**Extracted records**

****************

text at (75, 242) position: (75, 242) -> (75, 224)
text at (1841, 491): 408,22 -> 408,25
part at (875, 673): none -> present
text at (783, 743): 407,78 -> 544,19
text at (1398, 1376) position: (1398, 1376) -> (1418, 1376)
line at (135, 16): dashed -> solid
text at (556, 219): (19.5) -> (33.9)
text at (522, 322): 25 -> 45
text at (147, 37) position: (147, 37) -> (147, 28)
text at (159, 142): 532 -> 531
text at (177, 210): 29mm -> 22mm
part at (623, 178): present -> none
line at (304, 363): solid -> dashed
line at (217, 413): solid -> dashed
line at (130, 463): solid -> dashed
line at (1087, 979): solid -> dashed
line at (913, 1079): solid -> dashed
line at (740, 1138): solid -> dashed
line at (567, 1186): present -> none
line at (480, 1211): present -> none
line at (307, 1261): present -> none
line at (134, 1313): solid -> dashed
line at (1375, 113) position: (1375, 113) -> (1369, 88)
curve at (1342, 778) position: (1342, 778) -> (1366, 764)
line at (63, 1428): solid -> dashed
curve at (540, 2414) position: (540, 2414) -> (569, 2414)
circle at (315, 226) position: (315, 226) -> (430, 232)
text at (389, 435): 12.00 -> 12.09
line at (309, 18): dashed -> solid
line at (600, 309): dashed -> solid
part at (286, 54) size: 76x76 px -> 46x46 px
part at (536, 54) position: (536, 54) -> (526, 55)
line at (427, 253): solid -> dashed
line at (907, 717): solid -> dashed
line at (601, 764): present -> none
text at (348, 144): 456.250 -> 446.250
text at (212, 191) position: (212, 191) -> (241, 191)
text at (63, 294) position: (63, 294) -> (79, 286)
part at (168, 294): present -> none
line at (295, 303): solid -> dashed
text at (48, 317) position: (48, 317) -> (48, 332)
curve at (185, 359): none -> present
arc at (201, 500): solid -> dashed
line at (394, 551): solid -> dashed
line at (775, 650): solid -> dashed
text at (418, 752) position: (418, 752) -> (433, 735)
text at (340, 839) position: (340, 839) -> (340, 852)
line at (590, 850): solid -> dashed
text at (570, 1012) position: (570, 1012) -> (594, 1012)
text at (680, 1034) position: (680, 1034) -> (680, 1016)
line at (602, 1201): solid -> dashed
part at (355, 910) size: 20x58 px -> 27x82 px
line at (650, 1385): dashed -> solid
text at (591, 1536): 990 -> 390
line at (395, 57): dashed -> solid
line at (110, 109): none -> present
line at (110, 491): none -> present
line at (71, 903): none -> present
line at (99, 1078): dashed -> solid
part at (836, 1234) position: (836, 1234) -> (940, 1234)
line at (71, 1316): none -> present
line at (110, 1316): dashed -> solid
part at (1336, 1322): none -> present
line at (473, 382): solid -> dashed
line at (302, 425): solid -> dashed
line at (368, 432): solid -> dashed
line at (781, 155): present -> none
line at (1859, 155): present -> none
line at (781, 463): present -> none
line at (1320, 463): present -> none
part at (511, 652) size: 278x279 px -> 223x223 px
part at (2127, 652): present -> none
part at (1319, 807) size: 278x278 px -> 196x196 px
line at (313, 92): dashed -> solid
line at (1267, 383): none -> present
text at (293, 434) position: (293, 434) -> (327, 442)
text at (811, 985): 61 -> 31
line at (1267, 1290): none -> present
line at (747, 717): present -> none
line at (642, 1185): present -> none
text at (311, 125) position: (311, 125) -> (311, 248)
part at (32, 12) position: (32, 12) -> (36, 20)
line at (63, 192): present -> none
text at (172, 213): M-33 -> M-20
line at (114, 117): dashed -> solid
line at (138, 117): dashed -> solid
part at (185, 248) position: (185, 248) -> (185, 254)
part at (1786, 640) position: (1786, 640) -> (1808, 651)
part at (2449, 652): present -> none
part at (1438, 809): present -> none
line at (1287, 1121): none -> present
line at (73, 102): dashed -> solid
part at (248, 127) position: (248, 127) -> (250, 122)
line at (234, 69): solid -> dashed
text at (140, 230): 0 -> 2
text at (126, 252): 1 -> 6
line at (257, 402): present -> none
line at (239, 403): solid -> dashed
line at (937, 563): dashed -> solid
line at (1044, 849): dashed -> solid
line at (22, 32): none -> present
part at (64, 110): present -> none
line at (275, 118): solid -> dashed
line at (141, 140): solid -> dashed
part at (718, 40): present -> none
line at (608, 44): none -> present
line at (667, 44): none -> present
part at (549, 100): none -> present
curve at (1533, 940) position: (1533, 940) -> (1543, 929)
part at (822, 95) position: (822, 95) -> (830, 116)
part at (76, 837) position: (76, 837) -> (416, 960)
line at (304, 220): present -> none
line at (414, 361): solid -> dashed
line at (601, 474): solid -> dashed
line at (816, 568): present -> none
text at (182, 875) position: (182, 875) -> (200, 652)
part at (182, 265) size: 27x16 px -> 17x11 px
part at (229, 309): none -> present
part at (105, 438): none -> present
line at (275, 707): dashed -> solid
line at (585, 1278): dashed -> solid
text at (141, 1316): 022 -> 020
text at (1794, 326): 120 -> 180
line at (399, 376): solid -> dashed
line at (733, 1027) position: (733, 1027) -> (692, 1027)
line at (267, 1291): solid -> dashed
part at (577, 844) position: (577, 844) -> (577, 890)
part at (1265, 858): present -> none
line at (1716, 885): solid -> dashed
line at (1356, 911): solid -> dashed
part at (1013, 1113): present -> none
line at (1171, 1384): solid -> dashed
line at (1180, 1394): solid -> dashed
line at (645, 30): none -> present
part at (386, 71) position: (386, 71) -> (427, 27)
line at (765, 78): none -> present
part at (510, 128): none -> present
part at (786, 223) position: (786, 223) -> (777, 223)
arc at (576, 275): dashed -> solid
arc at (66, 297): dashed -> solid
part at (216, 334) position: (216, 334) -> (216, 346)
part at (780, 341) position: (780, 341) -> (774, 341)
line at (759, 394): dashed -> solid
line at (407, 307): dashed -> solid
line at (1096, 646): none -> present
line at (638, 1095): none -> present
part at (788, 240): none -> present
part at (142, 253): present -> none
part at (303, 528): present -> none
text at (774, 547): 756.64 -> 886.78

****************

Convert the data above into a numbered list, starting at its first line and ending at the line containing "line at (130, 463): solid -> dashed", with both of those lines included. Omit blank lines and leave out everything after that endpoint.

**Right answer**
1. text at (75, 242) position: (75, 242) -> (75, 224)
2. text at (1841, 491): 408,22 -> 408,25
3. part at (875, 673): none -> present
4. text at (783, 743): 407,78 -> 544,19
5. text at (1398, 1376) position: (1398, 1376) -> (1418, 1376)
6. line at (135, 16): dashed -> solid
7. text at (556, 219): (19.5) -> (33.9)
8. text at (522, 322): 25 -> 45
9. text at (147, 37) position: (147, 37) -> (147, 28)
10. text at (159, 142): 532 -> 531
11. text at (177, 210): 29mm -> 22mm
12. part at (623, 178): present -> none
13. line at (304, 363): solid -> dashed
14. line at (217, 413): solid -> dashed
15. line at (130, 463): solid -> dashed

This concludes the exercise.